The bell for the next change of classes gave her a chance to dash to her room under the cover of a general crush in the halls. Instead, she yanked down an album of English watercolors, another of pen-and-ink drawings, and a third of etchings from their shelves. She banged them onto the farthest study table and sat with her back to the door.
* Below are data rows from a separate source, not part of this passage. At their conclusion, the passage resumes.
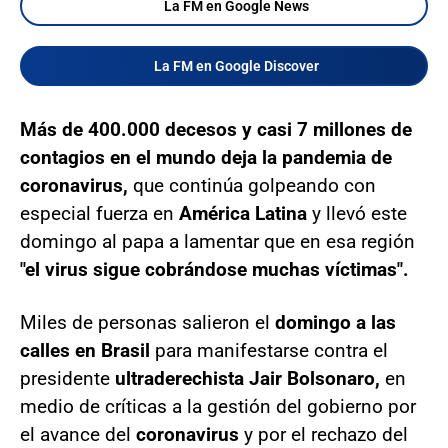
La FM en Google News
La FM en Google Discover
Más de 400.000 decesos y casi 7 millones de
contagios en el mundo deja la pandemia de
coronavirus,
que continúa golpeando con
especial fuerza en
América Latina
y llevó este
domingo al papa a lamentar que en esa región
"el virus sigue cobrándose muchas víctimas".
Miles de personas salieron el
domingo a las
calles en Brasil
para manifestarse contra el
presidente
ultraderechista Jair Bolsonaro,
en
medio de críticas a la gestión del gobierno por
el avance del
coronavirus
y por el rechazo del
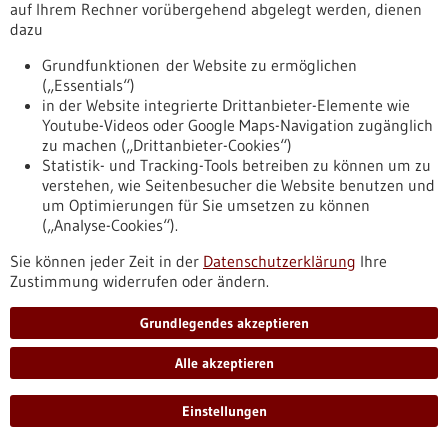
auf Ihrem Rechner vorübergehend abgelegt werden, dienen
dazu
Workshop zur Bioökonomie im Alb-Donau-
Grundfunktionen der Website zu ermöglichen
Kreis
(„Essentials“)
Als gemeinsame Veranstaltung von BIOPRO Baden-
in der Website integrierte Drittanbieter-Elemente wie
Württemberg und dem Landratsamt Alb-Donau-Kreis fand
Youtube-Videos oder Google Maps-Navigation zugänglich
am 5. Juli 2022 im Rahmen des Interreg-
zu machen („Drittanbieter-Cookies“)
Donauraumprogrammprojektes „GoDanuBio“ der Workshop
Statistik- und Tracking-Tools betreiben zu können um zu
„Bioökonomie im Alb-Donau-Kreis: Ansatzpunkte für eine
verstehen, wie Seitenbesucher die Website benutzen und
nachhaltigere Wirtschaftsweise durch intelligente Nutzung
um Optimierungen für Sie umsetzen zu können
von Biomasse und Reststoffen“ statt.
(„Analyse-Cookies“).
https://www.bio-
Sie können jeder Zeit in der
Datenschutzerklärung
Ihre
pro.de/infothek/pressemitteilungen/workshop-zur-
Zustimmung widerrufen oder ändern.
biooekonomie-im-alb-donau-kreis
Grundlegendes akzeptieren
Pressemitteilung - 06.07.2022
Alle akzeptieren
Krebsdiagnostik im Blut soll für
Hirntumorpatient/-innen weiterentwickelt
Einstellungen
werden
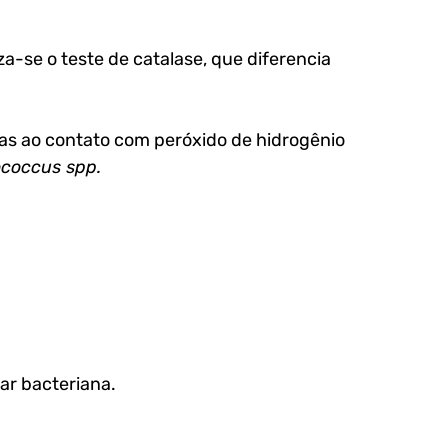
a-se o teste de catalase, que diferencia 
has ao contato com peróxido de hidrogênio
coccus spp.
ar bacteriana.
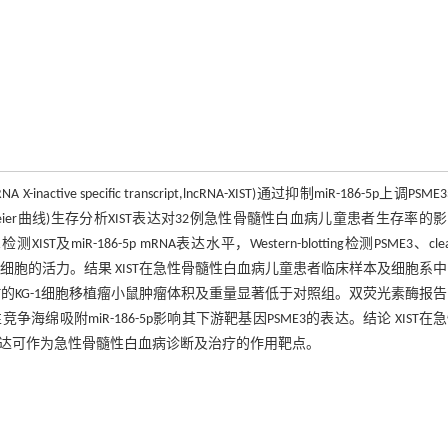
ive specific transcript,lncRNA-XIST)通过抑制miR-186-5p上调PSM
eier曲线)生存分析XIST表达对32例急性骨髓性白血病儿童患者生存率的
ST及miR-186-5p mRNA表达水平，Western-blotting检测PSME3、clea
亡实验检测KG-1细胞的活力。结果 XIST在急性骨髓性白血病儿童患者临床样本及细胞系
IST的KG-1细胞移植瘤小鼠肿瘤体积及重量显著低于对照组。双荧光素酶报
性竞争海绵吸附miR-186-5p影响其下游靶基因PSME3的表达。结论 XIST在
T的异常表达可作为急性骨髓性白血病诊断及治疗的作用靶点。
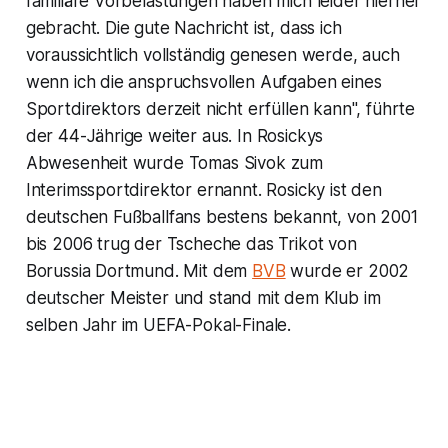
familiäre Vorbelastungen haben mich leider hierher
gebracht. Die gute Nachricht ist, dass ich
voraussichtlich vollständig genesen werde, auch
wenn ich die anspruchsvollen Aufgaben eines
Sportdirektors derzeit nicht erfüllen kann", führte
der 44-Jährige weiter aus. In Rosickys
Abwesenheit wurde Tomas Sivok zum
Interimssportdirektor ernannt. Rosicky ist den
deutschen Fußballfans bestens bekannt, von 2001
bis 2006 trug der Tscheche das Trikot von
Borussia Dortmund. Mit dem
BVB
wurde er 2002
deutscher Meister und stand mit dem Klub im
selben Jahr im UEFA-Pokal-Finale.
She flipped pages, keeping an ear out for approaching footsteps. The ruse worked. Someone came in but took no notice of her. After a while, whoever it was left. Jeanette, who had been sitting tensely, began to cry.
There can be no place for you here.

The album lay open to pen-and-ink studies of rocks and trees by Ruskin. She wiped her eyes and blew her nose. She had copied similar drawings the first semester of freshman year when art students were introduced to techniques for drawing on paper. Why, oh why, hadn’t she done more while she had the chance?

“You have had good training,” Henry van Ingen, the chairman of the art department, had said when he first saw her work. “Where?”

“From a neighbor at home in Ohio. She studied in Cincinnati.”

“At the McMicken School of Design? The same curriculum as in Munich, I hear.” Van Ingen had chuckled, then shrugged in self-deprecation. “Well, well, we all do what we can in this New World. And you are lucky, Miss Palmer, you have picked up no bad habits—still, you have much to learn.” He wagged a finger at her. “Work hard. For you, it will pay off.”

Jeanette was one of the warmhearted, those who are encouraged by praise. Art class went from being her favorite elective to the center of her life at Vassar. She did work hard, as hard as Professor van Ingen demanded. When in her second year she had to choose between oils and watercolors for instruction, he had told her that if she took up oils, he would teach her himself.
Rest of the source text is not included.